> **TEXTE DE LA PAGE**:
══════════════════════════════
Wallis et Futuna seront dotés d’une Académie des langues wallisienne et futunienne en principe au début 2016. L’Assemblée territoriale a voté en juillet les statuts de cet établissement autonome qui sera chargé de la promotion et de la sauvegarde des langues et des cultures des deux îles.
A l’issue du vote, le président de la commission permanente de l’assemblée Sosefo Suve a affirmé ressentir « une immense joie » après un long combat. Cet ancien professeur déplore que pour enseigner les langues vernaculaires, les enseignants ne disposent pas « de points d’appui, chacun fait sa petite salade » dit-il.

Développer l'enseignement

La première des missions de l’Académie sera justement de fixer les règles d’usage du Wallisien et du Futunien puis de mettre au point les outils didactiques nécessaires à l’apprentissage des deux langues polynésiennes. La future institution devrait piloter également la formation des professeurs et le contrôle pédagogique. Pour mener à bien sa mission, l’établissement bénéficiera du soutien du vice-rectorat qui mettra à sa disposition ses enseignants en Wallisien et Futunien.

Depuis 2013, ces langues sont enseignées dans les collèges de Wallis et de Futuna et au Lycée d’Etat de Mata Utu. Une heure hebdomadaire facultative est proposée aux collégiens et lycéens qui pourront présenter cette option au Bac pour la première fois en 2016.
L’autre objectif de l’Académie sera de préserver le patrimoine culturel du territoire et de le faire connaitre.
══════════════════════════════
> **CONSIGNE**:
Rédigez la suite du texte sur la future Académie des langues wallisienne et futunienne, en reprenant juste après sa dernière phrase.
══════════════════════════════
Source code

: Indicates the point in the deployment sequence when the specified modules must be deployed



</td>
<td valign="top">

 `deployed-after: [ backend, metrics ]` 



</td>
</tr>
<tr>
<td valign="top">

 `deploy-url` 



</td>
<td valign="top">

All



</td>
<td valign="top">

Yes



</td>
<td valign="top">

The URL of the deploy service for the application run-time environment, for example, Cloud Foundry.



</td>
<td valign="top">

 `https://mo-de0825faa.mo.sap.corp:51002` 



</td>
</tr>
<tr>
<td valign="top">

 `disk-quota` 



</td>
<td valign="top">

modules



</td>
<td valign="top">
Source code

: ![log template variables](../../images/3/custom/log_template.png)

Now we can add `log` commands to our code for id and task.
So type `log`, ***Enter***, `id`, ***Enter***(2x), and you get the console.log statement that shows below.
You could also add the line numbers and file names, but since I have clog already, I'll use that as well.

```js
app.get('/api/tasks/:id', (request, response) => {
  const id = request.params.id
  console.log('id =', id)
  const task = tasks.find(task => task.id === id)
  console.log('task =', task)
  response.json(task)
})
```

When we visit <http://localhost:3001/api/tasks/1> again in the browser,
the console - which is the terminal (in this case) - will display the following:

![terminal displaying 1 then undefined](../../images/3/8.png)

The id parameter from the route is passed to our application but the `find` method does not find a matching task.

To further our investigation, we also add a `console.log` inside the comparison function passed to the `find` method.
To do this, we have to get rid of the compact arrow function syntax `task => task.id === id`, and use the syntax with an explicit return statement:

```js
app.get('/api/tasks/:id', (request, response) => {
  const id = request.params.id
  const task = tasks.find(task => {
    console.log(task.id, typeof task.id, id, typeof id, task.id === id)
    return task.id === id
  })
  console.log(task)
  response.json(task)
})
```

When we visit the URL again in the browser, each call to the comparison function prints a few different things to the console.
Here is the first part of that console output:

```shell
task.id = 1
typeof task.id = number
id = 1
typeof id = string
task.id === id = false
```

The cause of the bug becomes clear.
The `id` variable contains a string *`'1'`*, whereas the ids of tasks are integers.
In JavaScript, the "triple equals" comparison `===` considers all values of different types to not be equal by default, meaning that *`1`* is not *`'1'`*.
══════════════════════════════
> **RÉPONSE**:
Deux antennes


L’Académie sera composée de deux antennes, l’une à Wallis, l’autre à Futuna, basées toutes deux dans les services culturels respectifs des deux îles. Autour de la table de son conseil d’administration siègeront préfet, hauts fonctionnaires, élus, et chefs coutumiers. Un fauteuil est également attribué à un représentant de la Mission catholique :  les missionnaires ont joué un grand rôle dans la préservation des langues, ayant été les premiers au 19ème siècle à proposer des transcriptions  pour le Wallisien et le Futunien. Un conseil scientifique complète ce dispositif.
Le financement de l’Académie viendra pour l’essentiel de l’Etat et son budget devrait être voté lors de la session de fin d’année de l’Assemblée territoriale pour un lancement espéré de l’institution début 2016.
Cet établissement viendra s’ajouter à l’Académie de Tahiti et à l’Académie des langues Kanak dont le directeur Weniko Ihage a fait de nombreux voyages  à Wallis pour apporter une aide décisive à la création de l’Académie des langues wallisienne et futunienne.